Er hob ihr Kinn und träufelte den Wein, der sämig und zu warm war, aus einem Zinnbecher zwischen ihre Lippen. Sie musste lachen, weil er so sorgfältig jeden Tropfen, der ihr den Hals hinabrann, abtupfte. Als der fingerhohe Becher leer war, schob er die weiche Schokolade hinterdrein, sie murmelte »Mehr«, und er schenkte den Becher wieder voll.

Sie hatte schlimme Tage hinter sich. Gegen die schändlichen Parlamentserlasse, die es Polizisten in Hafenstädten erlaubten, Prostituierte festzunehmen und in Spitäler für Geschlechtskranke zu sperren, waren sie auf die Straße gegangen und von Polizeieinheiten eingekesselt worden. Mit Schlagstöcken hatten die Männer Demonstrantinnen niedergeknüppelt, und eine der Frauen, Harriet, die ihren sechzig Jahre alten Körper noch immer feilbieten musste, war dabei gestorben. Lydia trug eine Beule an der Schläfe und die erschütternde Erfahrung davon, von anderen Menschen geschlagen zu werden. Sie hatte sich nie in ihrem Leben so gedemütigt gefühlt.

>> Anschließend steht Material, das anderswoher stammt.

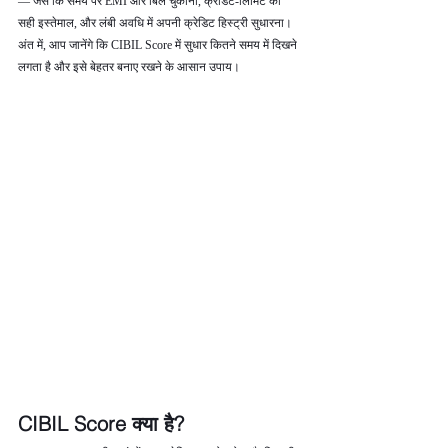
— जैसे कि समय पर EMI और बिल चुकाना, क्रेडिट‑लिमिट का 
सही इस्तेमाल, और लंबी अवधि में अपनी क्रेडिट हिस्ट्री सुधारना। 
अंत में, आप जानेंगे कि CIBIL Score में सुधार कितने समय में दिखने 
लगता है और इसे बेहतर बनाए रखने के आसान उपाय।
CIBIL Score क्या है?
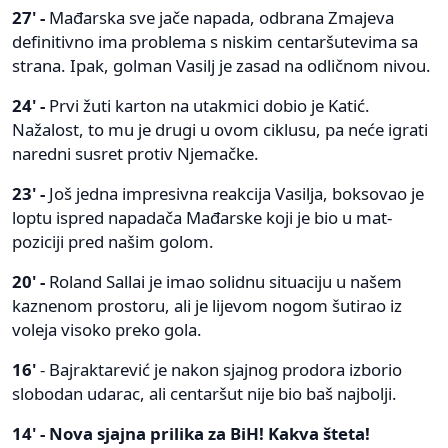
27' -
Mađarska sve jače napada, odbrana Zmajeva
definitivno ima problema s niskim centaršutevima sa
strana. Ipak, golman Vasilj je zasad na odličnom nivou.
24' -
Prvi žuti karton na utakmici dobio je Katić.
Nažalost, to mu je drugi u ovom ciklusu, pa neće igrati
naredni susret protiv Njemačke.
23' -
Još jedna impresivna reakcija Vasilja, boksovao je
loptu ispred napadača Mađarske koji je bio u mat-
poziciji pred našim golom.
20' -
Roland Sallai je imao solidnu situaciju u našem
kaznenom prostoru, ali je lijevom nogom šutirao iz
voleja visoko preko gola.
16'
- Bajraktarević je nakon sjajnog prodora izborio
slobodan udarac, ali centaršut nije bio baš najbolji.
14' - Nova sjajna prilika za BiH! Kakva šteta!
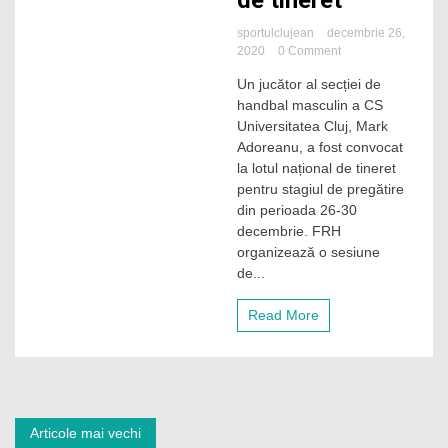
de tineret
sportulclujean
decembrie 26,
on
2020
0 Comment
Un
Un jucător al secției de
handbalist
handbal masculin a CS
de
la
Universitatea Cluj, Mark
„U”
Adoreanu, a fost convocat
Cluj,
la lotul național de tineret
convocat
pentru stagiul de pregătire
la
din perioada 26-30
lotul
decembrie. FRH
național
de
organizează o sesiune
tineret
de...
Read More
Navigare
Articole mai vechi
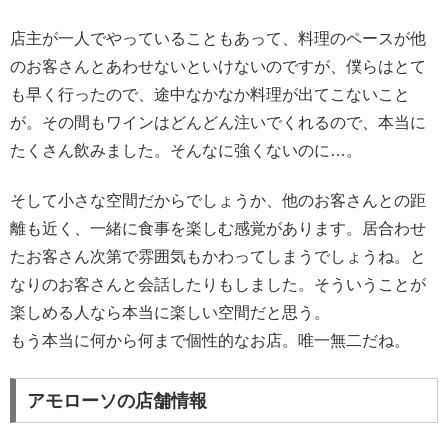
店主が一人でやっていることもあって、料理のペースが他
のお客さんとあわせないといけないのですが、僕らはとて
も早く行ったので、途中なかなか料理が出てこないこと
が。その間もワインはどんどん注いでくれるので、本当に
たくさん飲みました。そんなに強くないのに…。
そして小さな空間だからでしょうか、他のお客さんとの距
離も近く、一緒に食事を楽しむ感覚があります。居合わせ
たお客さん次第で雰囲気もかわってしまうでしょうね。と
なりのお客さんと会話したりもしました。そういうことが
楽しめる人なら本当に楽しい空間だと思う。
もう本当に何から何まで個性的なお店。唯一無二だね。
アモローソの店舗情報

Mit fünfzehn anderen wurde sie in eine nach Urin stinkende Zelle gesperrt. Eine Frau geriet, nachdem die Eisentür sich schloss, in Panik, warf sich zu Boden und krümmte sich wimmernd die endlose Nacht hindurch. Am Morgen war Horatio mit Geld und einem Anwalt gekommen, aber die Nacht in der Zelle konnte Lydia nicht vergessen. Sie hörte noch immer ihre Mutter im Schlaf vor Angst um sie weinen, während sie selbst sich von einer Seite auf die andere wälzte und vergeblich gegen das Gefühl der Ohnmacht kämpfte.

Es erschien ihr falsch, auf dem Schoß dieses vom Leben verhätschelten Adonis in der Sonne zu liegen und sich mit Wein und Pralinen füttern zu lassen, nachdem sie am eigenen Leib erfahren hatte, was Männer Frauen antaten. Etwas in ihr mahnte, sie müsse den Mann, der sie mit seiner Zärtlichkeit einlullte, als Feind betrachten, aber etwas anderes brachte es nicht fertig. Horatio schüttete ihr den letzten Tropfen in den Mund, rollte eine Strähne ihres Haars um seine Finger und saß lange mit ihr still. Um sie sang und zirpte das verlockende Lied des Sommers und verhieß ihr Geschenke, die sich beim nächsten Regen in Luft auflösen würden.

»Lydia?«, fragte er irgendwann. Ihren Namen sprach er noch immer aus wie am ersten Tag, als er ihr gesagt hatte, der Name passe zu ihr. »Bist du ganz sicher, dass du keinen Kuss willst?«

»Hör damit auf«, fuhr sie ihn an, weil sie ganz sicher war, dass sie einen wollte – seine Lippen auf ihren, die nass vom Wein waren, seinen Atem kitzelnd auf ihrer Haut. »Warum kannst du mir nicht einfach meinen Frieden lassen? Was willst du von mir?«

»Soll ich darauf antworten?«, fragte er zurück.

»Spiel nicht den Einfaltspinsel. Warum hätte ich sonst gefragt?«

Er ließ ihr Haar los. »Ich will dich heiraten«, sagte er.

Mit einem Ruck setzte sie sich auf. »Bist du verrückt? Ich heirate nicht, und wenn doch, dann gewiss nicht dich.«

»Wen dann? Sag mir, wer der Kerl ist, und ich bringe ihn um.«

Sie hob den Kopf und beging einen Fehler. Sie hätte alles tun, aber nicht ihn ansehen dürfen. Er kniete vor ihr im Gras, hatte Rock und Weste beiseitegeworfen und das Hemd am Kragen geöffnet. Der Wind hob sein Haar, sein Lächeln verkroch sich, und seine Augen leuchteten und liebten sie.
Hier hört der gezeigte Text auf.